◆ YOUR TASK:
Look through the data below, and copy each line that carries the word "microscopy".

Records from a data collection
--------------------

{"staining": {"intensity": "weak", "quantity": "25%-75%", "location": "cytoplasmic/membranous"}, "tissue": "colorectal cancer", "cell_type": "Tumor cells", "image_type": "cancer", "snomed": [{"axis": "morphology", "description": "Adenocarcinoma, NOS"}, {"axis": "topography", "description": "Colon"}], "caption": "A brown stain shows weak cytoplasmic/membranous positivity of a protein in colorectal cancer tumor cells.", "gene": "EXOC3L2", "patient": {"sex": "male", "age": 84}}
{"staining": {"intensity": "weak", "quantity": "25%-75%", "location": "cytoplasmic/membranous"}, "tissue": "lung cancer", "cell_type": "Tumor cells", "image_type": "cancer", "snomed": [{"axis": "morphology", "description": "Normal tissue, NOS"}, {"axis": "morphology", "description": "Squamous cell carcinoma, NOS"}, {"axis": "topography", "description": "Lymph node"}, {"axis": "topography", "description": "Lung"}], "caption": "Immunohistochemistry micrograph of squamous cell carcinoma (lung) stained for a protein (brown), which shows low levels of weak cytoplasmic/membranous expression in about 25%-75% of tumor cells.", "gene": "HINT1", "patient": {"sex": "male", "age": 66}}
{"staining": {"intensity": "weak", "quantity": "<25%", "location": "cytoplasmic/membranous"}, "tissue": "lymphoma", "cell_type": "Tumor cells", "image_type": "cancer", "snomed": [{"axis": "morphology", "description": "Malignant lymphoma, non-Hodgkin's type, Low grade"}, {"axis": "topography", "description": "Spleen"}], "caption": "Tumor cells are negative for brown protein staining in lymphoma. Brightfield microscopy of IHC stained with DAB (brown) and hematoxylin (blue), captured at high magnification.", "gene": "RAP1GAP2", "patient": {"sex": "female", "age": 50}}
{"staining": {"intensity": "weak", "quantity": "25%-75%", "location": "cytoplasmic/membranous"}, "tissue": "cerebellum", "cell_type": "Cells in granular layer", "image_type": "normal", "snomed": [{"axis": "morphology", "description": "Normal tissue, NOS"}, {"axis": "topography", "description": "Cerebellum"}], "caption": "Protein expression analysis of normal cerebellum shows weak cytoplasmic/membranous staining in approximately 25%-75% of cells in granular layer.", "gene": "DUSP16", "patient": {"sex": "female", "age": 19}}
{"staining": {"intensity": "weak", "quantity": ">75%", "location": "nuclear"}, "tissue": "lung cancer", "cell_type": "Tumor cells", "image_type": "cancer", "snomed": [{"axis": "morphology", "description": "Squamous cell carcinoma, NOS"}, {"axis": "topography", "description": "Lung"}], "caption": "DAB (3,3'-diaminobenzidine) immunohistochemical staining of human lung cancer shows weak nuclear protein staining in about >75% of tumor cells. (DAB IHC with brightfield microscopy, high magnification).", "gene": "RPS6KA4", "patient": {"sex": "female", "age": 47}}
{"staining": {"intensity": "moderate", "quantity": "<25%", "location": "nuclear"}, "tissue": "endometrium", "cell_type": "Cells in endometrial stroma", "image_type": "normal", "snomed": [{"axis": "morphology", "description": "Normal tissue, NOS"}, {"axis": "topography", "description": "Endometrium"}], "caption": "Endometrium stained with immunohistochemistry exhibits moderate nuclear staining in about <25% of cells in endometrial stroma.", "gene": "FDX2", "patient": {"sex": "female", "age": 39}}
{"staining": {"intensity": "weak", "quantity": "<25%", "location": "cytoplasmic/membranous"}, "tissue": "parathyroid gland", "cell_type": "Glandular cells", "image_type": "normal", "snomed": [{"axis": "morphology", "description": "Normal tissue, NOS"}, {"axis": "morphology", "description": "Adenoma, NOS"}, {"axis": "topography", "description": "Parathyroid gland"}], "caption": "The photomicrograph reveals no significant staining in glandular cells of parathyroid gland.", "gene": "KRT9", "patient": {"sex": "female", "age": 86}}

--------------------

◆ RESULT BELOW:
{"staining": {"intensity": "weak", "quantity": "<25%", "location": "cytoplasmic/membranous"}, "tissue": "lymphoma", "cell_type": "Tumor cells", "image_type": "cancer", "snomed": [{"axis": "morphology", "description": "Malignant lymphoma, non-Hodgkin's type, Low grade"}, {"axis": "topography", "description": "Spleen"}], "caption": "Tumor cells are negative for brown protein staining in lymphoma. Brightfield microscopy of IHC stained with DAB (brown) and hematoxylin (blue), captured at high magnification.", "gene": "RAP1GAP2", "patient": {"sex": "female", "age": 50}}
{"staining": {"intensity": "weak", "quantity": ">75%", "location": "nuclear"}, "tissue": "lung cancer", "cell_type": "Tumor cells", "image_type": "cancer", "snomed": [{"axis": "morphology", "description": "Squamous cell carcinoma, NOS"}, {"axis": "topography", "description": "Lung"}], "caption": "DAB (3,3'-diaminobenzidine) immunohistochemical staining of human lung cancer shows weak nuclear protein staining in about >75% of tumor cells. (DAB IHC with brightfield microscopy, high magnification).", "gene": "RPS6KA4", "patient": {"sex": "female", "age": 47}}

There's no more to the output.